Contrôle routier banal, découverte bien plus lourde
Un simple contrôle a fait basculer l’affaire. Le 10 mai, un automobiliste est arrêté en Béarn après avoir été aperçu téléphone en main. L’homme, un Mourenxois de 32 ans, reconnaît aussitôt conduire sans permis. La suite précise la gravité des faits : des pochons de cocaïne sont trouvés dans le véhicule, puis d’autres lors d’une perquisition à son domicile.
Devant le tribunal correctionnel de Pau, où il a comparu en renvoi de comparution immédiate le lundi 27 juin, l’intéressé a livré des éléments sur son activité au sein d’un trafic de stupéfiants. À l’audience, son attitude réservée a contrasté avec l’image saisie d’une photo le montrant au volant, un pistolet posé sur les genoux.
Substances et arme : les saisies
Le ministère public a rappelé la quantité de drogue mise au jour à l’issue des opérations menées par les forces de l’ordre. Une arme de catégorie B a également été retrouvée au domicile du prévenu.
« 110 grammes au total, soit une quantité substantielle et un trafic qui s’est inscrit dans la durée », a relevé le procureur.
| Éléments saisis | Constatations |
|---|---|
| Cocaïne | 110 grammes environ, répartis en pochons |
| Arme | Pistolet, catégorie B, découvert au domicile |
Un rouage du réseau, décrit comme « livreur »
Devant les juges, le trentenaire a décrit un rôle de livreur au sein de l’organisation. Son activité, qualifiée de « secondaire » mais essentielle au fonctionnement du trafic, consistait à effectuer des tournées rémunérées. Son avocat, Me Thierry Sagardoytho, a insisté sur la vulnérabilité de son client.
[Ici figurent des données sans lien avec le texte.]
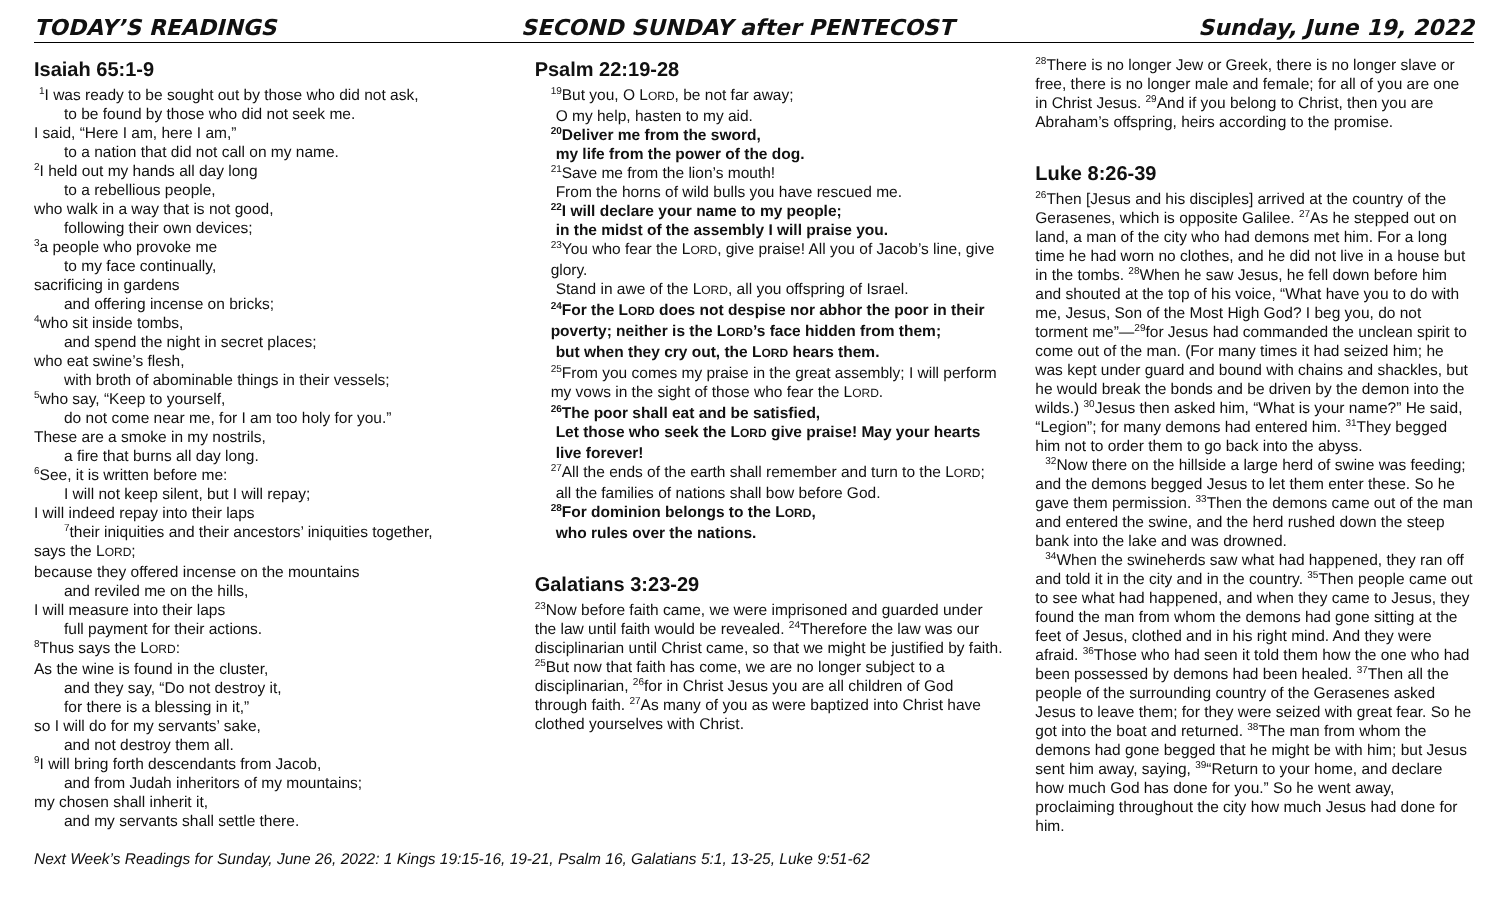TODAY’S READINGS SECOND SUNDAY after PENTECOST Sunday, June 19, 2022
Isaiah 65:1-9
<sup>1</sup> I was ready to be sought out by those who did not ask,
to be found by those who did not seek me.
I said, “Here I am, here I am,”
to a nation that did not call on my name.
<sup>2</sup> I held out my hands all day long
to a rebellious people,
who walk in a way that is not good,
following their own devices;
<sup>3</sup> a people who provoke me
to my face continually,
sacrificing in gardens
and offering incense on bricks;
<sup>4</sup> who sit inside tombs,
and spend the night in secret places;
who eat swine’s flesh,
with broth of abominable things in their vessels;
<sup>5</sup> who say, “Keep to yourself,
do not come near me, for I am too holy for you.”
These are a smoke in my nostrils,
a fire that burns all day long.
<sup>6</sup> See, it is written before me:
I will not keep silent, but I will repay;
I will indeed repay into their laps
<sup>7</sup> their iniquities and their ancestors’ iniquities together,
says the LORD;
because they offered incense on the mountains
and reviled me on the hills,
I will measure into their laps
full payment for their actions.
<sup>8</sup> Thus says the LORD:
As the wine is found in the cluster,
and they say, “Do not destroy it,
for there is a blessing in it,”
so I will do for my servants’ sake,
and not destroy them all.
<sup>9</sup> I will bring forth descendants from Jacob,
and from Judah inheritors of my mountains;
my chosen shall inherit it,
and my servants shall settle there.
Psalm 22:19-28
<sup>19</sup> But you, O LORD, be not far away;
O my help, hasten to my aid.
<sup>20</sup> Deliver me from the sword,
my life from the power of the dog.
<sup>21</sup> Save me from the lion’s mouth!
From the horns of wild bulls you have rescued me.
<sup>22</sup> I will declare your name to my people;
in the midst of the assembly I will praise you.
<sup>23</sup> You who fear the LORD, give praise! All you of Jacob’s line, give glory.
Stand in awe of the LORD, all you offspring of Israel.
<sup>24</sup> For the LORD does not despise nor abhor the poor in their poverty; neither is the LORD’s face hidden from them;
but when they cry out, the LORD hears them.
<sup>25</sup> From you comes my praise in the great assembly; I will perform my vows in the sight of those who fear the LORD.
<sup>26</sup> The poor shall eat and be satisfied,
Let those who seek the LORD give praise! May your hearts live forever!
<sup>27</sup> All the ends of the earth shall remember and turn to the LORD;
all the families of nations shall bow before God.
<sup>28</sup> For dominion belongs to the LORD,
who rules over the nations.
Galatians 3:23-29
<sup>23</sup> Now before faith came, we were imprisoned and guarded under the law until faith would be revealed. <sup>24</sup>Therefore the law was our disciplinarian until Christ came, so that we might be justified by faith. <sup>25</sup>But now that faith has come, we are no longer subject to a disciplinarian, <sup>26</sup>for in Christ Jesus you are all children of God through faith. <sup>27</sup>As many of you as were baptized into Christ have clothed yourselves with Christ.
<sup>28</sup> There is no longer Jew or Greek, there is no longer slave or free, there is no longer male and female; for all of you are one in Christ Jesus. <sup>29</sup>And if you belong to Christ, then you are Abraham’s offspring, heirs according to the promise.
Luke 8:26-39
<sup>26</sup> Then [Jesus and his disciples] arrived at the country of the Gerasenes, which is opposite Galilee. <sup>27</sup>As he stepped out on land, a man of the city who had demons met him. For a long time he had worn no clothes, and he did not live in a house but in the tombs. <sup>28</sup>When he saw Jesus, he fell down before him and shouted at the top of his voice, “What have you to do with me, Jesus, Son of the Most High God? I beg you, do not torment me”—<sup>29</sup>for Jesus had commanded the unclean spirit to come out of the man. (For many times it had seized him; he was kept under guard and bound with chains and shackles, but he would break the bonds and be driven by the demon into the wilds.) <sup>30</sup>Jesus then asked him, “What is your name?” He said, “Legion”; for many demons had entered him. <sup>31</sup>They begged him not to order them to go back into the abyss.
<sup>32</sup> Now there on the hillside a large herd of swine was feeding; and the demons begged Jesus to let them enter these. So he gave them permission. <sup>33</sup>Then the demons came out of the man and entered the swine, and the herd rushed down the steep bank into the lake and was drowned.
<sup>34</sup> When the swineherds saw what had happened, they ran off and told it in the city and in the country. <sup>35</sup>Then people came out to see what had happened, and when they came to Jesus, they found the man from whom the demons had gone sitting at the feet of Jesus, clothed and in his right mind. And they were afraid. <sup>36</sup>Those who had seen it told them how the one who had been possessed by demons had been healed. <sup>37</sup>Then all the people of the surrounding country of the Gerasenes asked Jesus to leave them; for they were seized with great fear. So he got into the boat and returned. <sup>38</sup>The man from whom the demons had gone begged that he might be with him; but Jesus sent him away, saying, <sup>39</sup>“Return to your home, and declare how much God has done for you.” So he went away, proclaiming throughout the city how much Jesus had done for him.
Next Week’s Readings for Sunday, June 26, 2022: 1 Kings 19:15-16, 19-21, Psalm 16, Galatians 5:1, 13-25, Luke 9:51-62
« C’est un livreur, un fusible », a plaidé Me Sagardoytho, évoquant « un jeune homme à la dérive ».
Le prévenu a mentionné des journées payées 150 euros et un revenu mensuel avoisinant 2 800 euros, ainsi que des échanges avec des interlocuteurs identifiés par des pseudonymes. Le procureur a par ailleurs noté que le pistolet en cause n’avait pas, selon les éléments du dossier, de forte « valeur sentimentale ».
Chronologie des faits reprochés
- 10 mai – Contrôle routier : conducteur vu téléphone en main ; reconnaissance de la conduite sans permis.
- Découverte de cocaïne dans l’habitacle, puis perquisition au domicile : saisie d’environ 110 g et d’une arme de catégorie B.
- 27 juin – Audience au tribunal correctionnel de Pau : le trentenaire détaille son rôle de livreur dans le trafic.
Le jugement : deux ans, dont un ferme
À l’issue de l’audience, le tribunal correctionnel de Pau a condamné le Mourenxois à deux ans de prison, dont un an ferme. L’affaire illustre la manière dont une infraction routière peut révéler des faits d’une toute autre ampleur, mêlant stupéfiants et détention d’arme. La décision prend en compte la pluralité des infractions constatées en quelques heures, ainsi que le rôle logistique joué par le prévenu dans la chaîne d’approvisionnement.
Enjeux locaux et rappel de la présomption d’innocence
Cette affaire s’inscrit dans un contexte de lutte continue contre les trafics qui traversent les axes du Béarn et du Bassin de Lacq. Les auditions ont fait apparaître des risques physiques liés à ces tournées, le prévenu étant parfois revenu marqué de ses déplacements, selon les éléments évoqués à l’audience. Pour autant, aucune information supplémentaire n’a été communiquée sur d’éventuelles poursuites visant d’autres protagonistes présumés du réseau.
Le jugement, intervenu après débat contradictoire, ne préjuge pas d’éventuelles voies de recours. Par ailleurs, les personnes citées dans cette procédure bénéficient, le cas échéant, de la présomption d’innocence tant qu’aucune condamnation définitive n’est prononcée à leur encontre.